Imitation again! And the reason why there could never be any other name for this group of friends in the Lord than the "Companions of Jesus"; the tremendous grace of the La Storta vision, of being invited to accompany and serve Jesus, was to be interpreted collectively. In fact, the mystical experiences of Ignatius have radically shaped the life of each and every Jesuit who makes the Spiritual Exercises and who is presented with the challenge of the Jesuit Constitutions;even where such a shaping may carry little by way of a recognisable external form.

There is much more to be said, but I will pick just two characteristics of the work of Ignatius which have particularly modern resonances for those seeking to follow him as a pilgrim today. Firstly, the concern, especially in our early history, that Jesuits should be involved very directly in working with most vulnerable groups in society; what we today call an "option for the poor". Whether this meant working at great personal risk in hospitals, such as they were, or with prostitutes, or with uneducated children (a concern which especially applied to those normally engaged in the intellectual or academic life) or undertaking overseas missions, this instinctive pull towards those most in need has always been authentically Jesuit.

But there is also the attraction (sometimes fatal) of the power of institutions, whether political or ecclesial. Colleges, universities, the courts of kings and emperors, have all been privileged sites of Jesuit activity. Above all, Ignatius' robust defence of the doctrines of the Roman Catholic Church, and the institution of the Papacy in particular, is extraordinary given the abysmal state of the sixteenth-century Christendom. Such a fundamental confidence in the health end efficacy of institutions does not chime easily with our present-day culture of autonomy, our systematic suspicion of all traditions and authorities.
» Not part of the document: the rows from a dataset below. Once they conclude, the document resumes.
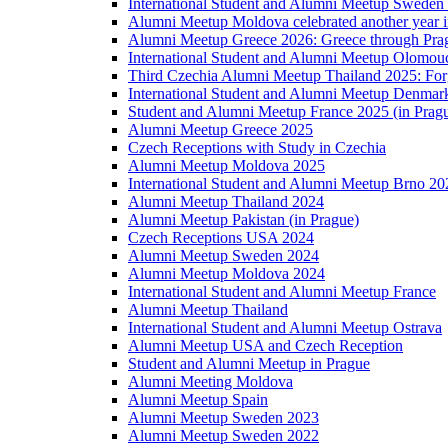
International Student and Alumni Meetup Sweden
Alumni Meetup Moldova celebrated another year 
Alumni Meetup Greece 2026: Greece through Prag
International Student and Alumni Meetup Olomou
Third Czechia Alumni Meetup Thailand 2025: Forg
International Student and Alumni Meetup Denmar
Student and Alumni Meetup France 2025 (in Prag
Alumni Meetup Greece 2025
Czech Receptions with Study in Czechia
Alumni Meetup Moldova 2025
International Student and Alumni Meetup Brno 20
Alumni Meetup Thailand 2024
Alumni Meetup Pakistan (in Prague)
Czech Receptions USA 2024
Alumni Meetup Sweden 2024
Alumni Meetup Moldova 2024
International Student and Alumni Meetup France
Alumni Meetup Thailand
International Student and Alumni Meetup Ostrava
Alumni Meetup USA and Czech Reception
Student and Alumni Meetup in Prague
Alumni Meeting Moldova
Alumni Meetup Spain
Alumni Meetup Sweden 2023
Alumni Meetup Sweden 2022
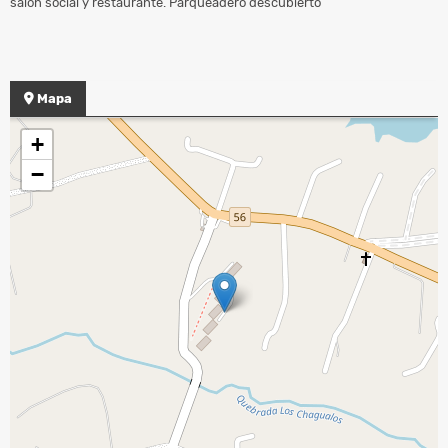
salon social y restaurante. Parqueadero descubierto
Mapa
+
−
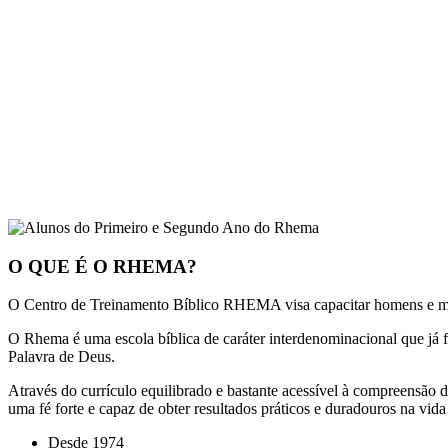
O QUE É O RHEMA?
O Centro de Treinamento Bíblico RHEMA visa capacitar homens e mul
O Rhema é uma escola bíblica de caráter interdenominacional que já 
Palavra de Deus.
Através do currículo equilibrado e bastante acessível à compreensão
uma fé forte e capaz de obter resultados práticos e duradouros na vida c
Desde 1974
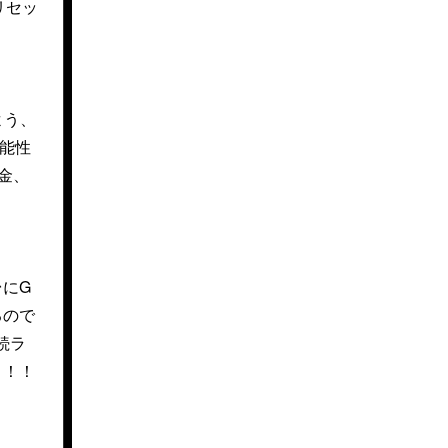
リセッ
よう、
可能性
金、
台にG
るので
続ラ
！！！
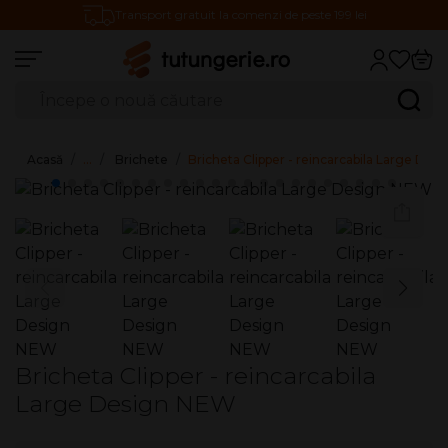
Transport gratuit la comenzi de peste 199 lei
Căutare produse
Caută
Acasă
…
Brichete
Bricheta Clipper - reincarcabila Large De
Bricheta Clipper - reincarcabila
Large Design NEW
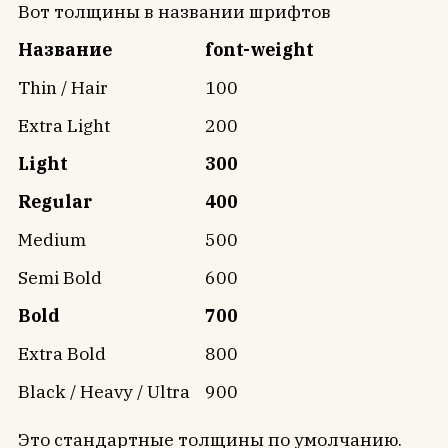
Вот толщины в названии шрифтов
Название
font-weight
Thin / Hair
100
Extra Light
200
Light
300
Regular
400
Medium
500
Semi Bold
600
Bold
700
Extra Bold
800
Black / Heavy / Ultra
900
Это стандартные толщины по умолчанию.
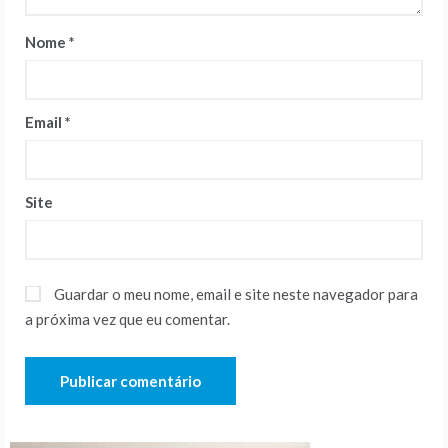
Nome
*
Email
*
Site
Guardar o meu nome, email e site neste navegador para
a próxima vez que eu comentar.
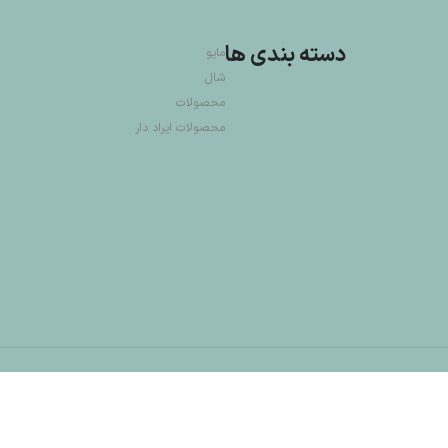
دسته بندی ها
مایو
شال
محصولات
محصولات ایراد دار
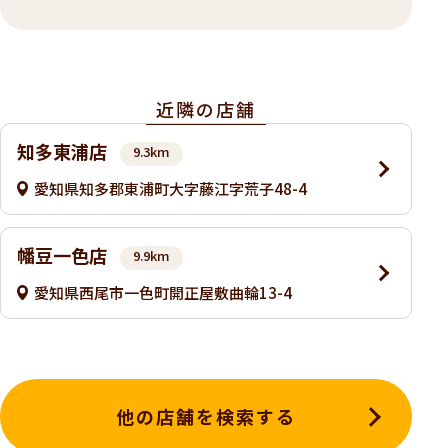
近隣の店舗
知多東浦店
9.3km
愛知県知多郡東浦町大字藤江字荒子48-4
幡豆一色店
9.9km
愛知県西尾市一色町開正屋敷曲輪13-4
他の店舗を検索する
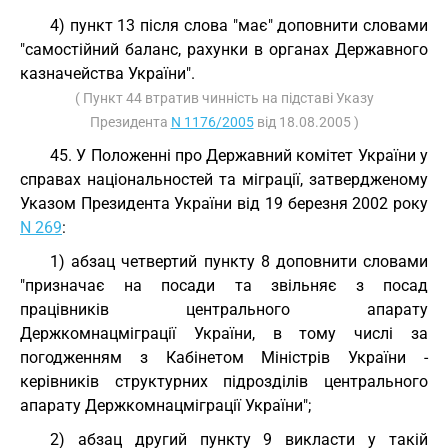
4) пункт 13 після слова "має" доповнити словами
"самостійний баланс, рахунки в органах Державного
казначейства України".
( Пункт 44 втратив чинність на підставі Указу
Президента
N 1176/2005
від 18.08.2005 )
45. У Положенні про Державний комітет України у
справах національностей та міграції, затвердженому
Указом Президента України від 19 березня 2002 року
N 269
:
1) абзац четвертий пункту 8 доповнити словами
"призначає на посади та звільняє з посад
працівників центрального апарату
Держкомнацміграції України, в тому числі за
погодженням з Кабінетом Міністрів України -
керівників структурних підрозділів центрального
апарату Держкомнацміграції України";
2) абзац другий пункту 9 викласти у такій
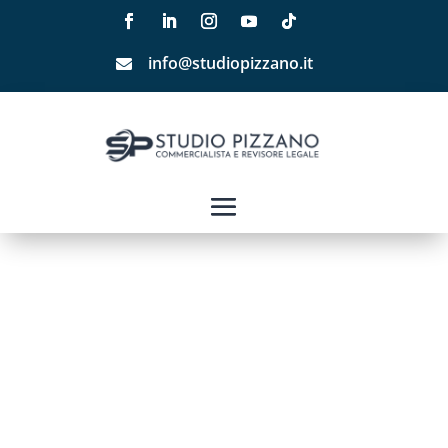
info@studiopizzano.it

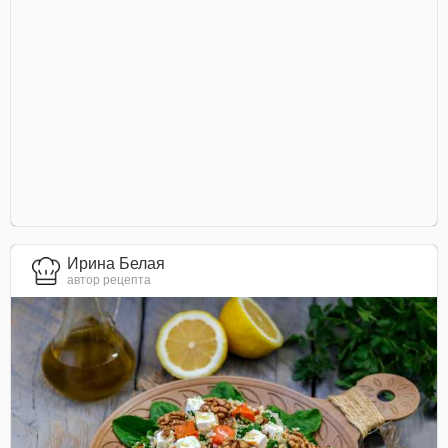
Ирина Белая
автор рецепта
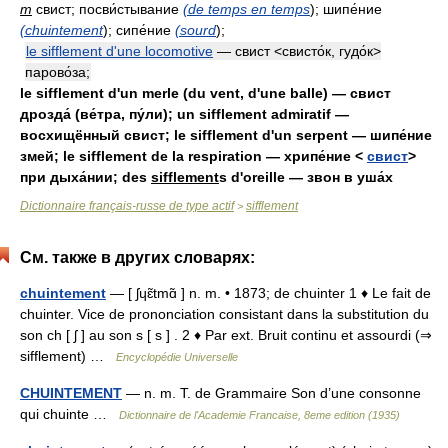
m
свист; посви́стывание
(de temps en temps
); шипе́ние
(chuintement
); сипе́ние
(sourd
);
le sifflement d'une locomotive
— свист <свисто́к, гудо́к>
парово́за;
le sifflement d'un merle (du vent, d'une balle) — свист
дрозда́ (ве́тра, пу́ли); un sifflement admiratif —
восхищённый свист; le sifflement d'un serpent — шипе́ние
змей; le sifflement de la respiration — хрипе́ние <
свист
>
при дыха́нии; des
sifflement
s d'oreille — звон в уша́х
Dictionnaire français-russe de type actif
sifflement
>
См. также в других словарях:
chuintement
— [ ʃɥɛ̃tmɑ̃ ] n. m. • 1873; de chuinter 1 ♦ Le fait de
chuinter. Vice de prononciation consistant dans la substitution du
son ch [ ʃ ] au son s [ s ] . 2 ♦ Par ext. Bruit continu et assourdi (⇒
sifflement) …
Encyclopédie Universelle
CHUINTEMENT
— n. m. T. de Grammaire Son d’une consonne
qui chuinte …
Dictionnaire de l'Academie Francaise, 8eme edition (1935)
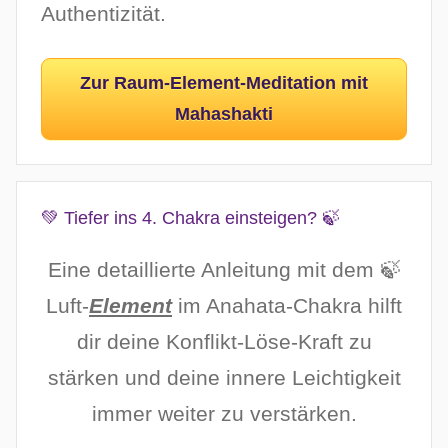
Authentizität.
Zur Raum-Element-Meditation mit
Mahashakti
💚 Tiefer ins 4. Chakra einsteigen? 🍃
Eine detaillierte Anleitung mit dem 🍃
Luft-
Element
im Anahata-Chakra hilft
dir deine Konflikt-Löse-Kraft zu
stärken und deine innere Leichtigkeit
immer weiter zu verstärken.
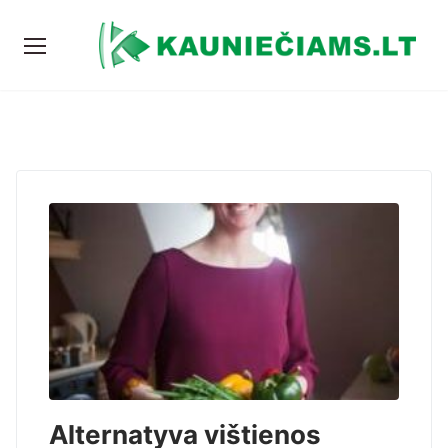
Alternatyva vištienos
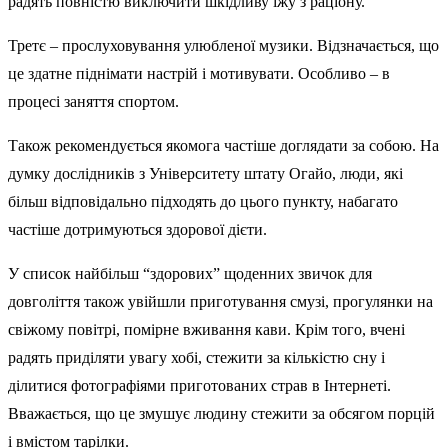
радять повністю виключити шкідливу їжу з раціону.
Третє – прослуховування улюбленої музики. Відзначається, що
це здатне піднімати настрій і мотивувати. Особливо – в
процесі заняття спортом.
Також рекомендується якомога частіше доглядати за собою. На
думку дослідників з Університету штату Огайо, люди, які
більш відповідально підходять до цього пункту, набагато
частіше дотримуються здорової дієти.
У список найбільш “здорових” щоденних звичок для
довголіття також увійшли приготування смузі, прогулянки на
свіжому повітрі, помірне вживання кави. Крім того, вчені
радять приділяти увагу хобі, стежити за кількістю сну і
ділитися фотографіями приготованих страв в Інтернеті.
Вважається, що це змушує людину стежити за обсягом порцій
і вмістом тарілки.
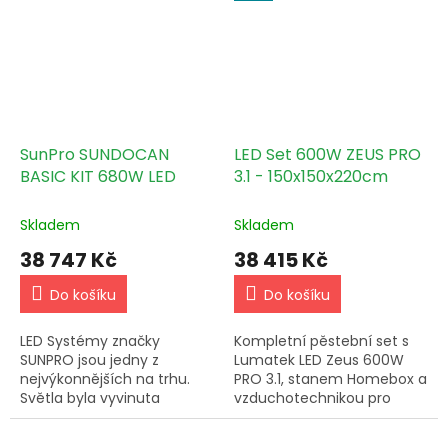
stříbrnou odrazovou
na trhu Climabox White 120
plochou a novinkou...
s...
SunPro SUNDOCAN
LED Set 600W ZEUS PRO
BASIC KIT 680W LED
3.1 - 150x150x220cm
Skladem
Skladem
38 747 Kč
38 415 Kč
Do košíku
Do košíku
LED Systémy značky
Kompletní pěstební set s
SUNPRO jsou jedny z
Lumatek LED Zeus 600W
nejvýkonnějších na trhu.
PRO 3.1, stanem Homebox a
Světla byla vyvinuta
vzduchotechnikou pro
speciálně pro rostliny
stabilní podmínky v boxu.
cannabis, díky kombinaci
Lze upravit na míru.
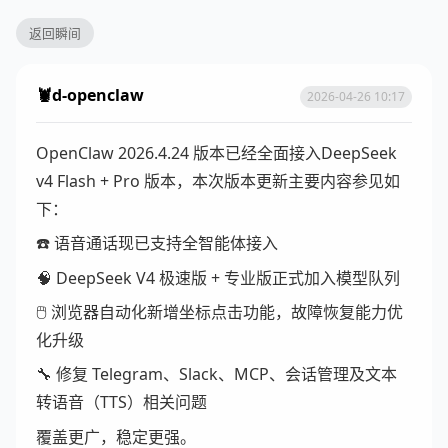
返回瞬间
🦞d-openclaw
2026-04-26 10:17
OpenClaw 2026.4.24 版本已经全面接入DeepSeek
v4 Flash + Pro 版本，本次版本更新主要内容参见如
下：
☎️ 语音通话现已支持全智能体接入
🧠 DeepSeek V4 极速版 + 专业版正式加入模型队列
🖱️ 浏览器自动化新增坐标点击功能，故障恢复能力优
化升级
🔧 修复 Telegram、Slack、MCP、会话管理及文本
转语音（TTS）相关问题
覆盖更广，稳定更强。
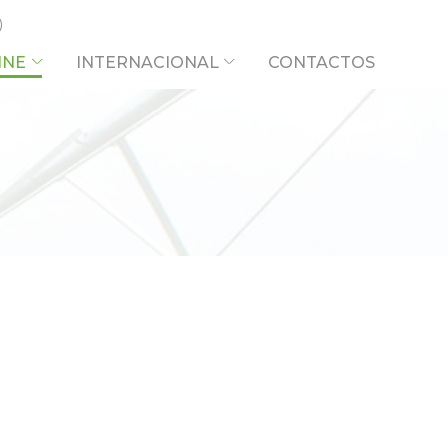
INE
INTERNACIONAL
CONTACTOS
For this reason alone, no doubt, the Jesuit voice will continue to sound, to most ears, strange and discordant.

A genuine and effective option and solidarity with poor and marginalised; a genuine love and respect for the Catholic Church and willingness to trust and be guided by the Roman pontiff. For many, even some who believe or want to believe in Jesus, these two attitudes are incompatible.

Increasingly, the majority verdict of our day is that there is no salvation within the Church that attempts to reconcile Church and world are simply futile. But for the Jesuit, who seeks to 'find God in all things' (a motto which, admittedly, trips all too easily off the tongue) there are no God-free zones. Who is going to square the circle?